Quello nella foto è Matteo Meschini, 28 anni di Macerata. Matteo è salito recentemente agli onori della cronaca e della visibilità nei social network, grazie ad una sua idea: raggiungere il Portogallo a bordo di un’ Ape Piaggio, o come l’ha chiamata l’artista, che l’ha resa un’opera d’arte su ruote, “L’Apecolor”. Il veicolo a tre ruote su cui viaggeranno Matteo e la sua Greta, meticcio femmina che  lo accompagna in ogni suo pellegrinaggio, è in realtà un TL3T, tra i modelli del triciclo cabinato più venduti dalla Piaggio nel 1981. Il progetto nasce da un’ avventura che ha visto protagonisti il ragazzo e il suo cane l’anno scorso. Matteo è partito, zaino in spalla e Greta al fianco, da Viterbo, a piedi, con l’intenzione di raggiungere Santiago de Compostela. Nel suo viaggio, durato circa tre mesi, Matteo ha avuto modo, oltre che di apprezzare a pieno il senso del muoversi con lentezza, di conoscere, non solo, la già famosa via del cammino di Santiago ma anche la più antica Francigena, percorso meno noto ma non meno affascinante, in quanto a paesaggi e storia (il collegamento viario era usato dai monaci per raggiungere Roma dal monastero di Canterbury). Un viaggio quello di Matteo e Greta che si ferma, causa problemi familiari, a Finisterre nella Galizia spagnola. Un peccato, perchè Matteo vorrebbe proseguire, spingendo la sua marcia fatta di piedi, fiato, sole ed espedienti per sbarcare un misero ma necessario lunario, fino a Gibiliterra, dopo ovviamente aver attraversato tutto il Portogallo.

Matteo Meschini, il suo cane Greta e sullo sfondo "L'Apecolor"

Matteo Meschini, il suo cane Greta e sullo sfondo “L’Apecolor”

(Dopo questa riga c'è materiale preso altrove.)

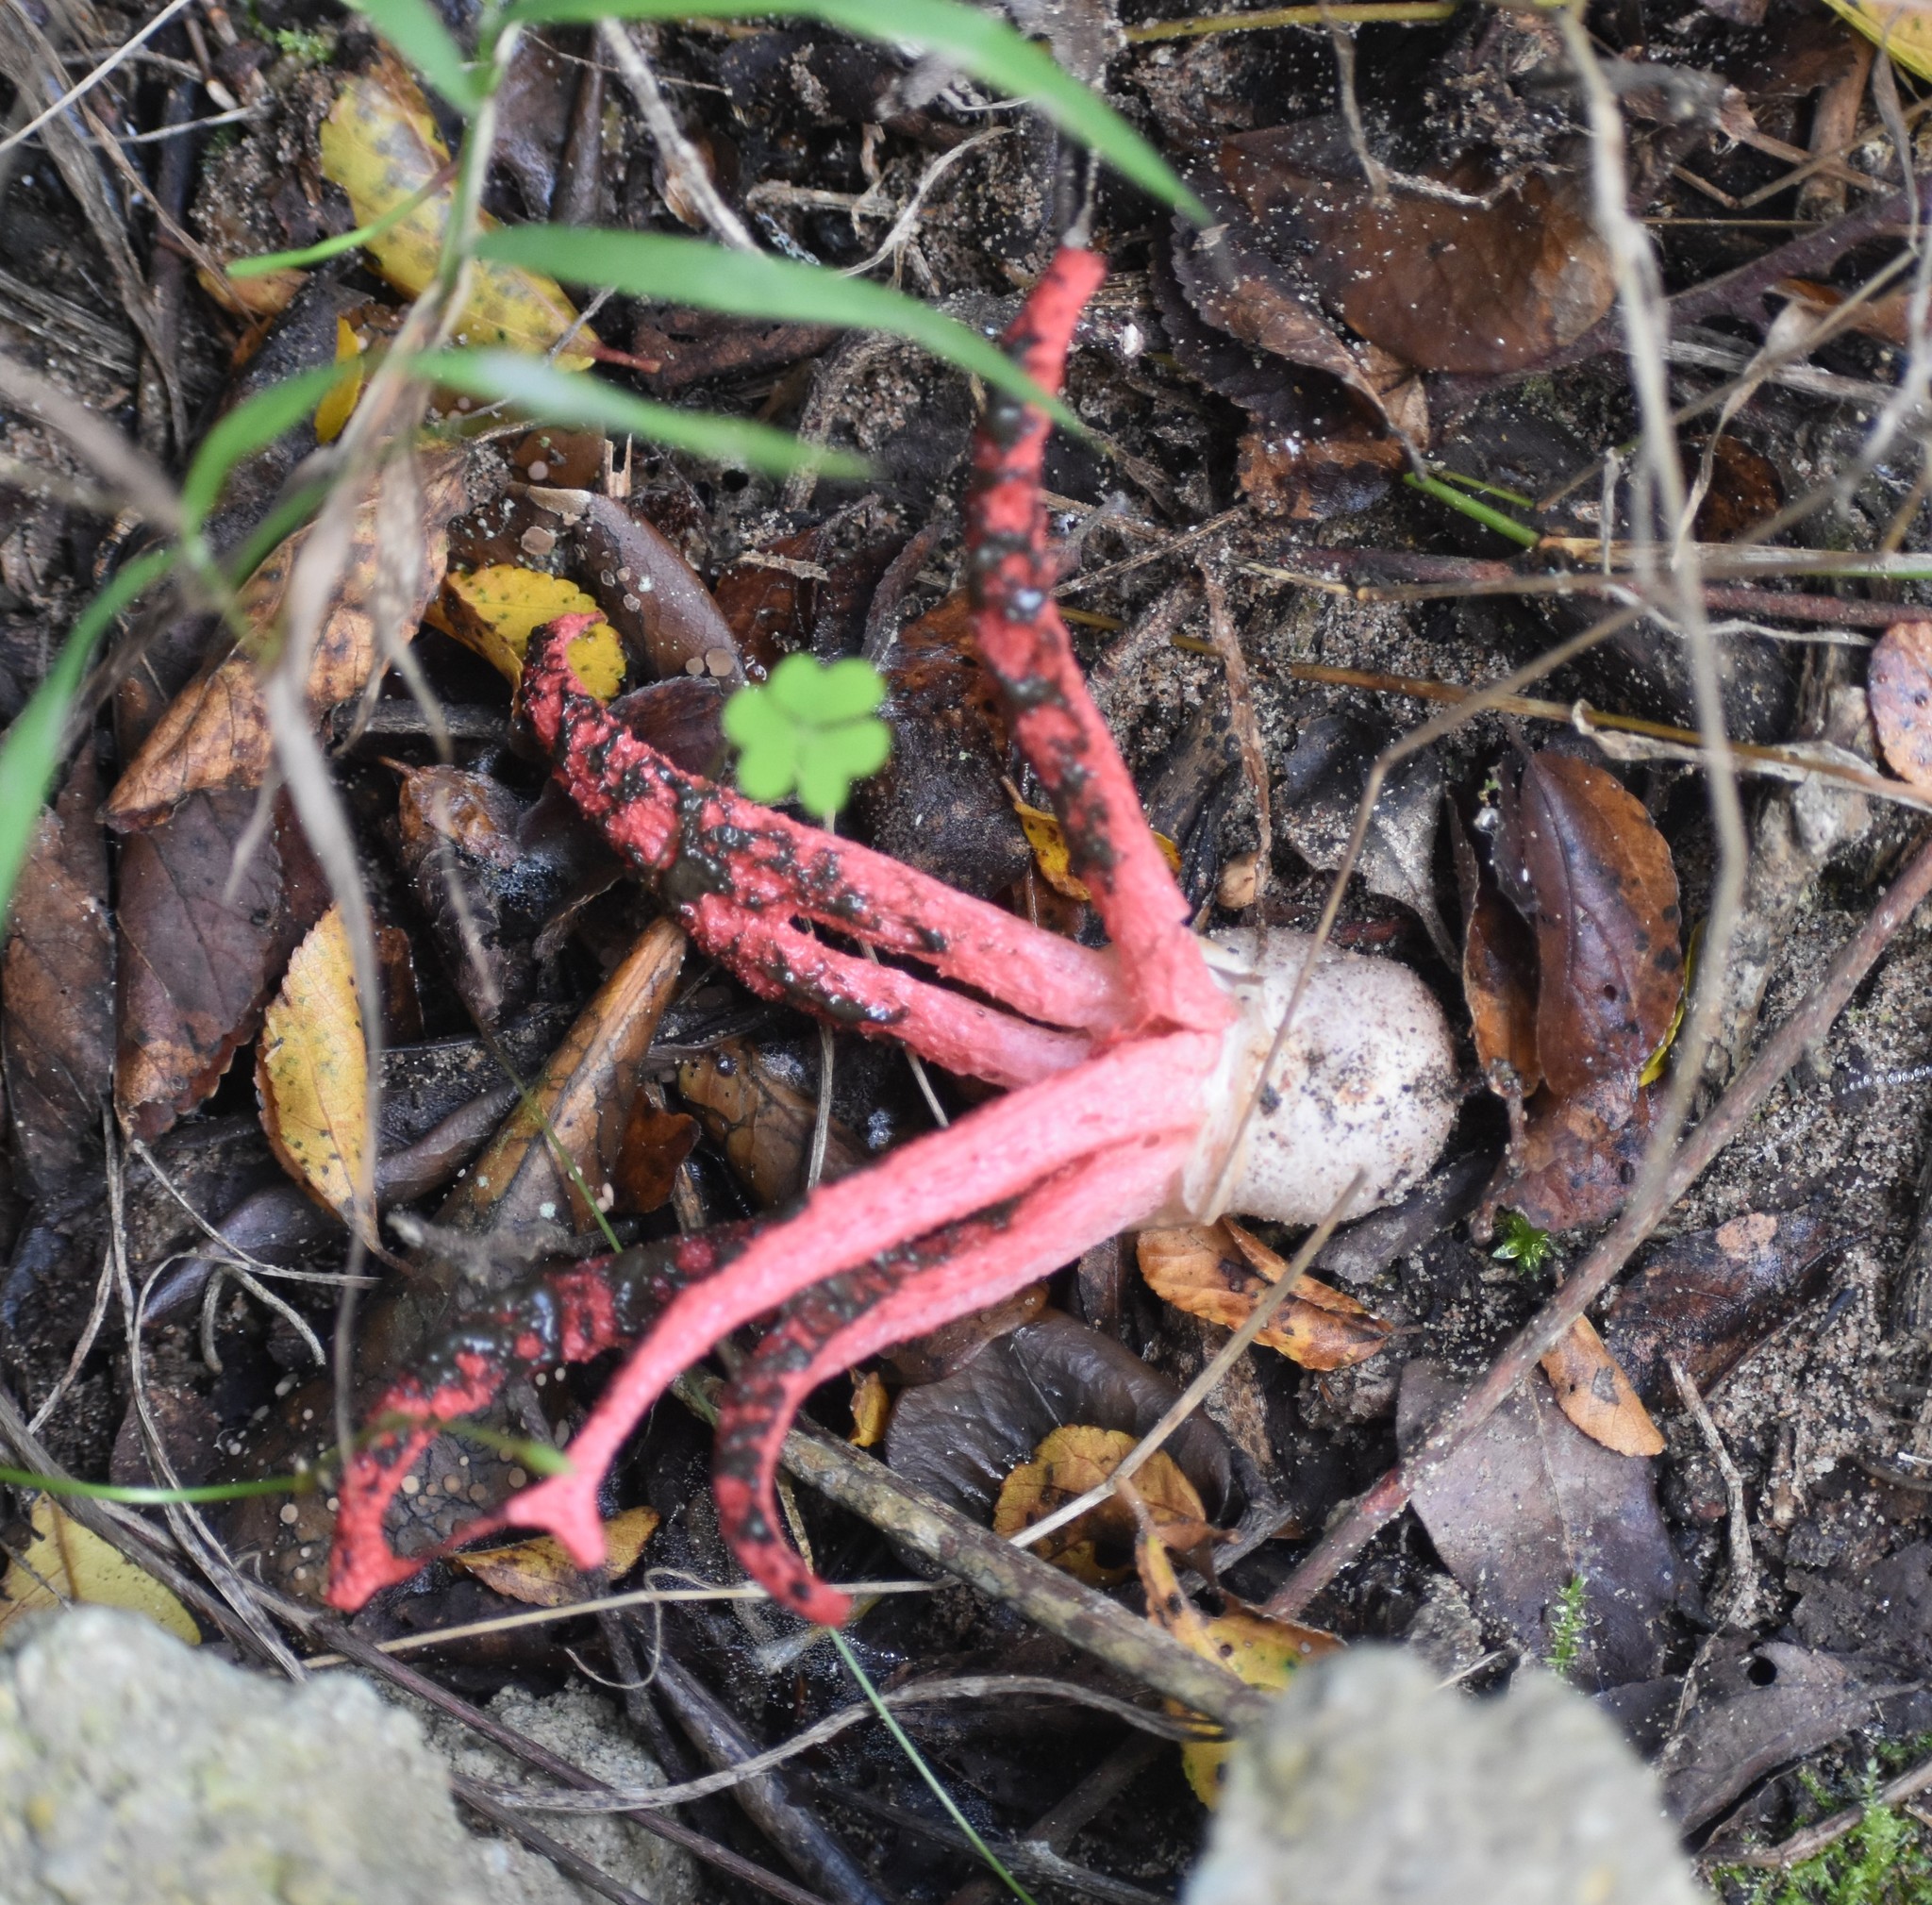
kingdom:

Ma il sogno non svanisce, anzi si viene concretizzando piano, piano il progetto “In viaggio con l’Apecolor”. Grazie ad una sua amica pittrice, Letizia Ciccarelli, all’assistenza tecnica del padre Fabio e dello zio Andrea Cappelloni, al main sponsor Stefano Spaventa, al meccanico Mauro Spurio, all’elettricista Fulvio Nicolini e al sostegno di alcuni membri del circolo Idea 88, Matteo camperizza l’Ape, rendendola una vera opera d’arte su ruote, grazie al dipinto sulla scocca esterna della Ciccareli, con tanto di vano estraibile, che nei momenti di sosta rende il minuscolo mezzo di locomozione una vera e propria casa mobile. Gli interni dotati di ogni comfort, un impianto elettrico alimentato da due batterie, il rivestimento in resina, la trasmissione meccanica dal brevetto innovativo, rendono il mezzo prefettamente omologato (si aspetta solo la formalità della revisione) e in grado di sostenere un viaggio come quello che Matteo e Greta si accingono ad intraprendere, con partenza prevista per il 22, o il 23 giugno, da Macerata. Il tutto ha ovviamente bisogno di supporto e non parliamo solamente di quello morale. Sulla scia del crowd founding (modalità di finanziamento dal basso che spopola oggi in rete, con cui si promuove ogni genere di inizative: dall’inicisione di un album, ai festeggiamenti nuziali), Matteo crea una pagina facebook , con l’intento di raggiungere almeno i 4000 “mi piace” e attirare su di sè l’attenzione di finanziatori importanti. Intanto il museo Piaggio di Pontedera, l’unico in Italia, ha condiviso la pagina facebook di “In Viaggio con L’Apecolor”, fatto questo che lascia ben sperare in intenzioni promozionali più serie da parte della storica casa pisana.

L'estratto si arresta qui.